La réception du Kataklè a été un précieux moment. « C’est envahi par une forte émotion, que j’ai admiré en fin de matinée du mardi 13 mai 2025 au palais de la Marina, le Kataklè du roi Béhanzin qui vient d’être restitué au Bénin par la République de Finlande. Ce siège royal, un des symboles de notre riche histoire et de notre fierté était logé au sein du musée national de Finlande depuis 1939 à la faveur d’un échange international de collections opéré avec la France », a publié Patrice Talon, président de la République sur ses canaux digitaux officiels. Fin connaisseur de l’histoire du pays, le chef de l’Etat a précisé dans sa publication le rôle et l’importance de ce trésor royal qui a rejoint son pays après 133 ans. « Symbole marquant du royaume de Danxomè, le Kataklè était utilisé uniquement lors de l’intronisation du roi. Bien plus qu’un simple retour d’objet, cette restitution marque la réaffirmation du droit de notre peuple à se réapproprier son histoire et à réinscrire dans son quotidien les témoins matériels de sa mémoire », a poursuivi Patrice Talon avant d’exprimer sa gratitude à la République de Finlande qui a su, d’une part, conserver ce précieux trésor et, d’autre part, œuvré avec le gouvernement à son retour sur sa terre d’origine.

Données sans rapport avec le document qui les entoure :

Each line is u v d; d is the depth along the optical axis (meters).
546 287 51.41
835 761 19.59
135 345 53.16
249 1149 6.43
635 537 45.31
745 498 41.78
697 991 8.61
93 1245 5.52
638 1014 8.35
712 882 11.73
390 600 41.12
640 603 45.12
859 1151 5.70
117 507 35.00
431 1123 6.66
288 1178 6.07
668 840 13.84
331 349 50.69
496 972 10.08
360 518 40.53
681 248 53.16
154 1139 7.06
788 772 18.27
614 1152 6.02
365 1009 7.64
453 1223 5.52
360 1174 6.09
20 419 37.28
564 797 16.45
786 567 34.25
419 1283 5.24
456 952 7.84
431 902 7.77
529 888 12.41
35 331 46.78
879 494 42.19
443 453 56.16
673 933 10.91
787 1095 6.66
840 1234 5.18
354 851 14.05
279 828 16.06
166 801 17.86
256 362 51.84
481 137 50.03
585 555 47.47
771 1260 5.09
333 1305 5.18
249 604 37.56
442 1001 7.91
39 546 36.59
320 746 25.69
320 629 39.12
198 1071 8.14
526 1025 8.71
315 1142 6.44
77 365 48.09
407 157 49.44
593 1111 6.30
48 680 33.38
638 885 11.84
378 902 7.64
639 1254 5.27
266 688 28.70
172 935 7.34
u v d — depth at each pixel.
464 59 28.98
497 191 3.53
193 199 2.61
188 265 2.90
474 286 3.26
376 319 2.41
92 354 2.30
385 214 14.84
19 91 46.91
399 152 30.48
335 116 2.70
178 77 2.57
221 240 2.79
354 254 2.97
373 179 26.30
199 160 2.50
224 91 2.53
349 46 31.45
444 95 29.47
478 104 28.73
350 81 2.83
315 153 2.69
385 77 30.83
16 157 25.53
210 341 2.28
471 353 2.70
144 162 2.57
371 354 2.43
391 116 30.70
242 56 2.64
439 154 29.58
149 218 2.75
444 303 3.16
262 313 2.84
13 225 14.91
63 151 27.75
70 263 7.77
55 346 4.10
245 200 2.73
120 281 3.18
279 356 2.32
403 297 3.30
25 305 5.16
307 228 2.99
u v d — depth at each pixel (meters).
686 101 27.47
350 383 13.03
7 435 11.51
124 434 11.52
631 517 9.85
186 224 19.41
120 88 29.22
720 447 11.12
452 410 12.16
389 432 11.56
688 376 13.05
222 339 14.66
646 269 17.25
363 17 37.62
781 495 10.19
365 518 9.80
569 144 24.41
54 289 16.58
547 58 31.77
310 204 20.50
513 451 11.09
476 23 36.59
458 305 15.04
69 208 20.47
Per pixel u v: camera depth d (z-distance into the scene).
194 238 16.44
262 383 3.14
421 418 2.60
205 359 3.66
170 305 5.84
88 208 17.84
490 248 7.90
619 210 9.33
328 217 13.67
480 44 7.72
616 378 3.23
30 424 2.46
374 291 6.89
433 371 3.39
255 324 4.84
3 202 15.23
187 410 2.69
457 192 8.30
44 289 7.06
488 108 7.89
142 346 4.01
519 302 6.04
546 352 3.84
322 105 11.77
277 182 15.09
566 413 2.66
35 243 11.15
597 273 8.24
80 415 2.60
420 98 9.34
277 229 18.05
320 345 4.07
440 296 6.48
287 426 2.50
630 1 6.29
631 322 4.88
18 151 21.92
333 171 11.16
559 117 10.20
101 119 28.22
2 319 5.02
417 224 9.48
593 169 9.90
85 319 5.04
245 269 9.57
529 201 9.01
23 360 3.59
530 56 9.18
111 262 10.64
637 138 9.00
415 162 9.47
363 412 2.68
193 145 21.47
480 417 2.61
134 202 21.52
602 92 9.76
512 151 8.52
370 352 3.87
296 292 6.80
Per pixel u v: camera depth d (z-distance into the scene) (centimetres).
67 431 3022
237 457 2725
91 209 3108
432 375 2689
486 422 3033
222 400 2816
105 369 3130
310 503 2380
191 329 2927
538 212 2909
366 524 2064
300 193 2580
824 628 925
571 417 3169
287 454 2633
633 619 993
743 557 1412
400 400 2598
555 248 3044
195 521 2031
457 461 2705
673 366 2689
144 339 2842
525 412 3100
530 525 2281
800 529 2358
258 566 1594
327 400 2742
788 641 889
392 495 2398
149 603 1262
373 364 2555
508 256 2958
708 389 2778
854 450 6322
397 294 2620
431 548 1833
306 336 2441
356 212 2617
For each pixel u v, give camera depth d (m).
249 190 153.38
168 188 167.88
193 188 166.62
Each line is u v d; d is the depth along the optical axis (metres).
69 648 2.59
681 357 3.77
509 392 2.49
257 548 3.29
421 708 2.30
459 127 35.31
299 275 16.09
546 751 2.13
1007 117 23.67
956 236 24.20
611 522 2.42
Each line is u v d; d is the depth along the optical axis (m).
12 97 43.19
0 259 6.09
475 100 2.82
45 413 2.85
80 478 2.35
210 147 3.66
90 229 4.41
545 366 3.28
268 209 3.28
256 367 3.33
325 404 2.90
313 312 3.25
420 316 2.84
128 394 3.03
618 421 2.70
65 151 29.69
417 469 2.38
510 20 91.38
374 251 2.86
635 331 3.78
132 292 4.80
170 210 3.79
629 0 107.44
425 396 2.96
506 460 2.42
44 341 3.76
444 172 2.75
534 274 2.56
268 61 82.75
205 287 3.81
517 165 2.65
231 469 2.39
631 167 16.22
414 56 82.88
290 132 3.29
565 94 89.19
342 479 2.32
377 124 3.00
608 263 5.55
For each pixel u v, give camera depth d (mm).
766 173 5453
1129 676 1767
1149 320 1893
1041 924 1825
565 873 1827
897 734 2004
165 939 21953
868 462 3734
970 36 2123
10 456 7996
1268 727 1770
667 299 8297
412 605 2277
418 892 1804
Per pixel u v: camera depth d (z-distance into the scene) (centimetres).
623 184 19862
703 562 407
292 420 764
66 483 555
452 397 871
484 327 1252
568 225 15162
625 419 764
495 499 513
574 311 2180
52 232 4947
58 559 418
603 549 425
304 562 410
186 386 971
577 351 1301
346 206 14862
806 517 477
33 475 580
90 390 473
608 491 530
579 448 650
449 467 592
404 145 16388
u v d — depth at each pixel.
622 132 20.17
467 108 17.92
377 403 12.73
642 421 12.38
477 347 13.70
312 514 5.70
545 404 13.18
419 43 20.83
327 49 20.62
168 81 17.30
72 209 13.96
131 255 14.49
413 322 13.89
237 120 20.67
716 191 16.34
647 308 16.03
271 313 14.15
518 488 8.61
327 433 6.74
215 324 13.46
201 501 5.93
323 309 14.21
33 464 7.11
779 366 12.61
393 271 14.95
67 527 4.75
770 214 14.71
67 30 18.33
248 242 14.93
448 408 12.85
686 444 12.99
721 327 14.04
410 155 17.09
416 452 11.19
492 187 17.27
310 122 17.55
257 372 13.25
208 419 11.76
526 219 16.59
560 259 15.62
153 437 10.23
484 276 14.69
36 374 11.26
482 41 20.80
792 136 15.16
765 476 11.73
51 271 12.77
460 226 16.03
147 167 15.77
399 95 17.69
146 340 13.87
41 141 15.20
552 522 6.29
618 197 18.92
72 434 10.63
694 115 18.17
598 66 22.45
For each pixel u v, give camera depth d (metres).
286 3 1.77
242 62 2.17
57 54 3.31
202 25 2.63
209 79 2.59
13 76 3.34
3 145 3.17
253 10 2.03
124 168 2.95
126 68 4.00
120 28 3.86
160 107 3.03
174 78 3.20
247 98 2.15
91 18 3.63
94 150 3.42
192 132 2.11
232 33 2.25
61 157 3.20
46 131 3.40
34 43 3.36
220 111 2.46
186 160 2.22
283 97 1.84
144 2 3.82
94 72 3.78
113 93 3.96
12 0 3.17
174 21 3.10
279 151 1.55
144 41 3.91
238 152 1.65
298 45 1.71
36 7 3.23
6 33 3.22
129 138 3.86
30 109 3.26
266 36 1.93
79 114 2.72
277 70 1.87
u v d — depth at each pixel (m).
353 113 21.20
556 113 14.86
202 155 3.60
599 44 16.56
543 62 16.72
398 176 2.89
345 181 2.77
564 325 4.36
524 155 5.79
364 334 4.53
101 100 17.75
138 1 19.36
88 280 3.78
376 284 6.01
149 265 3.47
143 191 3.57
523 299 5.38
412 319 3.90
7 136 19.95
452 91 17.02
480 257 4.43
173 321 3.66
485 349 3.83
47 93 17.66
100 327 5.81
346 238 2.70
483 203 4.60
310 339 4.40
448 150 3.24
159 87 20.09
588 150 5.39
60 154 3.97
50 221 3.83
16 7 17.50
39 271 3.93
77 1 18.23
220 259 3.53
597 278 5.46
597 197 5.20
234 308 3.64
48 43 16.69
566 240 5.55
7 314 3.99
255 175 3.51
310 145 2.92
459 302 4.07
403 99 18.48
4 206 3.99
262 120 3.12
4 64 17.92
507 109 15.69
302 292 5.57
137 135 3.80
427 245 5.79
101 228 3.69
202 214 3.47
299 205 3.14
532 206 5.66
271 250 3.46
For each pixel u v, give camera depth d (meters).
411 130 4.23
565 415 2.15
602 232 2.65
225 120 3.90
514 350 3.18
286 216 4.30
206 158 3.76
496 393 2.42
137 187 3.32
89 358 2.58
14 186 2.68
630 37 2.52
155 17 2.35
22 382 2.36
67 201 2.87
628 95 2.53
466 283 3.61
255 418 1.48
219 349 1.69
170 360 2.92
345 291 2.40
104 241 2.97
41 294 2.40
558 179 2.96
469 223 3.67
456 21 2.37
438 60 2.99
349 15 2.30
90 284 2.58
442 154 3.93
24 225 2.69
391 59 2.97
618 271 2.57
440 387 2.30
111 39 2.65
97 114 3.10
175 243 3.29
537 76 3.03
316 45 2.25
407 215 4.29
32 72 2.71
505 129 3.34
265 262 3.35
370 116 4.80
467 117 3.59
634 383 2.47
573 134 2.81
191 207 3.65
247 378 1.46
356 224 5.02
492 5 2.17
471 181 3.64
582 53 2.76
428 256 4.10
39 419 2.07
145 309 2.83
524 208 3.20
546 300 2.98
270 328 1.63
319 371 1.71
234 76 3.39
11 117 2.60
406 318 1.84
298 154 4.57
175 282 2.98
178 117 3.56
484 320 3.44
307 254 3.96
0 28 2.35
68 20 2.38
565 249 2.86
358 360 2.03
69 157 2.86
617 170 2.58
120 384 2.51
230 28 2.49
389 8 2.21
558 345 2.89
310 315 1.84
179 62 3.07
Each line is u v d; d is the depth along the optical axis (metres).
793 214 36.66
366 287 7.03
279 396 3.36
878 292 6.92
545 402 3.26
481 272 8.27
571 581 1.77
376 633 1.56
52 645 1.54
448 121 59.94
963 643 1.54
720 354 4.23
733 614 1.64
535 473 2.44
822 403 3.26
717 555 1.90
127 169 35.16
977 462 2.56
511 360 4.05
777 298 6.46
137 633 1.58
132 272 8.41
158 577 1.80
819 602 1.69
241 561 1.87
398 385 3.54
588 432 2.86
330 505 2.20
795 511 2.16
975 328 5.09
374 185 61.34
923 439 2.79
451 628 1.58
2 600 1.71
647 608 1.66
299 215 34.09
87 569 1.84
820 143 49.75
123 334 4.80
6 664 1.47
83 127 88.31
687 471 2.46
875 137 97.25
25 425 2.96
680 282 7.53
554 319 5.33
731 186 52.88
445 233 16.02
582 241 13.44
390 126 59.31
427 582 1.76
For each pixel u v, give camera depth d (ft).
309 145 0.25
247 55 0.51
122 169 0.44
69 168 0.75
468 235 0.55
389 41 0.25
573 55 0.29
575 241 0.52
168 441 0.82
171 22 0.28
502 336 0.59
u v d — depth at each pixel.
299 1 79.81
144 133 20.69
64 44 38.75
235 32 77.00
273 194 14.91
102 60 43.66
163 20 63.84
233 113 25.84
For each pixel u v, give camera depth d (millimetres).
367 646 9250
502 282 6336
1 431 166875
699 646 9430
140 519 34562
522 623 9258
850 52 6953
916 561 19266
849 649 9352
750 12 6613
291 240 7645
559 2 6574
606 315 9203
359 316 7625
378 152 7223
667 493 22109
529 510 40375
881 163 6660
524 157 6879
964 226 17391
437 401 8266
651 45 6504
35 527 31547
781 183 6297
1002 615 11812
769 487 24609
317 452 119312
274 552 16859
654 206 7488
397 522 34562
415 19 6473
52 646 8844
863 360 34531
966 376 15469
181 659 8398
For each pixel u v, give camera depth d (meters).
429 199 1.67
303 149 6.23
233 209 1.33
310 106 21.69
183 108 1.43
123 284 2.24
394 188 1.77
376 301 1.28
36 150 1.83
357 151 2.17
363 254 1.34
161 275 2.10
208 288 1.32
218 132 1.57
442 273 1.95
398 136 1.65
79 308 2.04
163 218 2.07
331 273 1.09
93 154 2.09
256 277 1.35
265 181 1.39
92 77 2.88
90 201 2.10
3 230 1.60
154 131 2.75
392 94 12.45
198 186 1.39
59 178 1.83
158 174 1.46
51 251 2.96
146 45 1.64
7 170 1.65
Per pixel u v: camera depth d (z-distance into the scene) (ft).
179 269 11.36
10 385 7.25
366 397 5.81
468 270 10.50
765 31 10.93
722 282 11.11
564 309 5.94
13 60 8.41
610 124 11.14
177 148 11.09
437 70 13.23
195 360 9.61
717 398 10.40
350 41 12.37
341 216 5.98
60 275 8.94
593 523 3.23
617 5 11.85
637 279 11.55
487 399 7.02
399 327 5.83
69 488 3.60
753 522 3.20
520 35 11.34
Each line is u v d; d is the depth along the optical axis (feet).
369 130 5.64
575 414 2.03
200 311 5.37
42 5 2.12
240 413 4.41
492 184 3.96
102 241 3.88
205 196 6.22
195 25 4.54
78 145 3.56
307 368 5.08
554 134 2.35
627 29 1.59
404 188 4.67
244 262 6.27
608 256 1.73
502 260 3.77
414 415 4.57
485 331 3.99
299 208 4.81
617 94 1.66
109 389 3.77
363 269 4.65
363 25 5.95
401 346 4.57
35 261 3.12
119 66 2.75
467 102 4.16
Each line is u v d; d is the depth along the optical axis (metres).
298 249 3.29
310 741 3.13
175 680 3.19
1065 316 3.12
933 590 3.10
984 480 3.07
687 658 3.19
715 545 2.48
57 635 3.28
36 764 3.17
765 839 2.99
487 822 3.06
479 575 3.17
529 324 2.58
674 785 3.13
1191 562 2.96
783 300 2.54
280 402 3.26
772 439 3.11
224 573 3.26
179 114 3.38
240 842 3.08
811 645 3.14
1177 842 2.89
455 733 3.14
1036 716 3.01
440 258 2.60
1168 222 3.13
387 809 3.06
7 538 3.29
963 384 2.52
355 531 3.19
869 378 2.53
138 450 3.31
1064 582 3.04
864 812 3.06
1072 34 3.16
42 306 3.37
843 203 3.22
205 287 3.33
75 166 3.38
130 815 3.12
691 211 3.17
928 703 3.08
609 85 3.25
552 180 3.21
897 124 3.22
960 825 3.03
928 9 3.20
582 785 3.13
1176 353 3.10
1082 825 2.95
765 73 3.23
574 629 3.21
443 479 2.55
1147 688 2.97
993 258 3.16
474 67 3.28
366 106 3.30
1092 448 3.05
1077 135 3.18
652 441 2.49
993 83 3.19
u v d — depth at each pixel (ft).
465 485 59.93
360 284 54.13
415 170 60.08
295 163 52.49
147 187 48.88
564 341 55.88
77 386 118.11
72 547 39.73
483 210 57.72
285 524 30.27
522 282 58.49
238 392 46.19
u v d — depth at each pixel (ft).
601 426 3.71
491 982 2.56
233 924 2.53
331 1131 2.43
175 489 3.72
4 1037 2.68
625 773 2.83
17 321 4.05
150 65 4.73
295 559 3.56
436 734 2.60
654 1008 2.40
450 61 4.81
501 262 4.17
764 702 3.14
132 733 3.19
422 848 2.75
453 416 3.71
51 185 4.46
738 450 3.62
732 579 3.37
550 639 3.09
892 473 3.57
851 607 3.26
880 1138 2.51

« Il vient ainsi y rejoindre, trois années plus tard, les 26 trésors royaux déjà restitués par la France, marquant ainsi un autre tournant symbolique pour la souveraineté culturelle du Bénin, fer de lance des processus de restitution d’œuvres sur le continent. Merci à tous les acteurs qui ont rendu ce nouveau pas possible. Un pas de fierté et de dignité, qui n’est qu’un nouvel épisode du feuilleton qui nous conduira, j’en suis persuadé, à la restitution progressive de nombreuses autres œuvres de notre patrimoine, dispersées ici et là dans le monde », a conclu le président de la République.

Même appréciation pour la délégation finlandaise qui s’est réjouie de l’aboutissement du processus. « Le retour de cette œuvre est une reconnaissance de la valeur historique que cela revêt pour le Bénin », avait déclaré Mari-Leena Talvitie, ministre finlandaise des Sciences et de la Culture, lors de la remise du trésor royal à la partie béninoise. Avec pédagogie, elle avait rappelé l’histoire du Kataklè et les conditions de son arrivée en Finlande. « Nous reconnaissons la valeur culturelle et historique de cet événement pour le Bénin. Nous sommes reconnaissants de l’excellente coopération avec les autorités du Bénin dans la préparation de ces représentations importantes. Le Kataklè est venu au Musée national de la Finlande pour un échange de collections avec la France en 1939.

L’histoire du Kataklè a été inconnue pendant des décennies, jusqu’à ce que le Kataklè soit confirmé comme l’un des trésors pris du palais royal de Perpignan... Cette œuvre porte les relations entre nos deux pays à un autre niveau», avait détaillé la ministre finlandaise.